I follow Harry back to Lizzie’s desk in a daze. Lizzie doesn’t even question Harry but grabs her purse and ushers me back through the office to the elevators keeping up a steady stream of chatter that I barely even register.

Outside, I can’t help comparing the busy city streets with the tranquility of the farm by the sea, the water lapping the shore and the sheep bleating as they run away. There are too many sounds, too many people, too many cars.

Lizzie takes me into a small café, sits me down at a table-for-two by the window, and orders two espressos. “You look a bit shell-shocked, Ruby,” she says with a motherly smile. “He can come across as a bit of a tyrant at first, but he’s lovely when you get to know him.”

I only have her word for it, and from what I’ve seen so far, I’m not sure that I believe her.

I buy some clothes to get me through the next few days: jeans, sweaters, and a couple of shirts. I still feel unsettled after the introduction-from-hell to Harry’s father, and spending Harry’s money doesn’t sit well with me. I need to sort my life out and think about getting a new job if I’m going to stay in New York.

I’m so lost in thought that my brain takes a couple of beats to recognize my mom waiting for me inside the lobby of the Russo tower when we get back, she’s so out of context.

“Mom?”

“You wouldn’t come to me, so I came to you.” Her gaze skims Lizzie, but she doesn’t acknowledge the other woman with a greeting. Her lips form a tight O of disappointment.

“Not here, Mom.” I close my eyes briefly, tiredness crashing through me and sending my brain cells reeling. I don’t understand why everyone is trying to keep me and Harry apart. “Not now.”

“Yes now.” She hoists her purse higher onto her shoulder like she’s arming herself for battle.

“Ma’am,” Lizzie interjects, “perhaps you’d like to come up to the office and talk to Ruby in private.”

“No.” Mom turns her steely glare on Lizzie. “I’d like my daughter to come home with me, that’s what I’d like.”

“Mom, I’m not coming home.” I stand my ground.

“Okay, have it your way, Ruby.”

Mom’s voice is cold, laced with something sharp, and I realize too late that I should’ve taken her outside. Whatever is going on, she intends to do this right here in the foyer of Harry’s place of work.

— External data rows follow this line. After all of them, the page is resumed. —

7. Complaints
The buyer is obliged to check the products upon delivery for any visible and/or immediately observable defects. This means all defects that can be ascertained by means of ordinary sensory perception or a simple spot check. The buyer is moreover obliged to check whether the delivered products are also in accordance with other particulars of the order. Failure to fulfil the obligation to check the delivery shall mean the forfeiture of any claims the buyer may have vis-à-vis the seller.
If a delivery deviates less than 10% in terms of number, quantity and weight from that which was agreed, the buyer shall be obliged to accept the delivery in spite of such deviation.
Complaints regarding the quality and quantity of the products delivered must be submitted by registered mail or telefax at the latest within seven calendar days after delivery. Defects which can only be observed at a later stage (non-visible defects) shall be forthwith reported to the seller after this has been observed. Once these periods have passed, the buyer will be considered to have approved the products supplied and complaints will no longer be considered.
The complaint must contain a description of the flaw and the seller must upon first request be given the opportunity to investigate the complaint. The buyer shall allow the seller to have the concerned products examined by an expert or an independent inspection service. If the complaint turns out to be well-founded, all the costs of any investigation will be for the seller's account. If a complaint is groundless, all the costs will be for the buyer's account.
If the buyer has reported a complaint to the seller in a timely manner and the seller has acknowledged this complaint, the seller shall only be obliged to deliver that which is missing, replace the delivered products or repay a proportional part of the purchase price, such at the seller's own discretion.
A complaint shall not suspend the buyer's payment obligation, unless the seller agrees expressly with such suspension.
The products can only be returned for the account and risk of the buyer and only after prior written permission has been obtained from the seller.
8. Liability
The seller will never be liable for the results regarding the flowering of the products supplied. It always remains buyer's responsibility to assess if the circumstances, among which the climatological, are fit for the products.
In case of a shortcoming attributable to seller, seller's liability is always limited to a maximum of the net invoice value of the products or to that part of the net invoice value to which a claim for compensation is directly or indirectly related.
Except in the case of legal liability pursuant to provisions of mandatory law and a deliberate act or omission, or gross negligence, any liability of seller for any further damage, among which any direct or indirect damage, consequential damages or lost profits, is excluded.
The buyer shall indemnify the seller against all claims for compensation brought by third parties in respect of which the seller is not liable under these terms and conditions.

“Let’s go grab a coffee,” I say.

“I don’t want coffee. I want my daughter to call off this ridiculous fiasco and come home.”

“ Ridiculous fiasco ?” My voice is shrill. “Is that what Grandma said when you fell in love with Dad?”

Mom blinks at me furiously, eyelash extensions creating shadows on her cheeks. “You’re not in love with Harry Weiss. You’re playing a foolish game to get back at me for something, and it ends now.”

My chest is heaving with the effort of containing my temper. “That’s where you’re wrong, Mom . It’s only just beginning.”

“You leave me no choice then, Ruby. I didn’t want to tell you, but I don’t know how else to get you to see sense. Karl Weiss is the reason your father’s company went bankrupt. Because of that man, your father had a stroke and has never worked since.”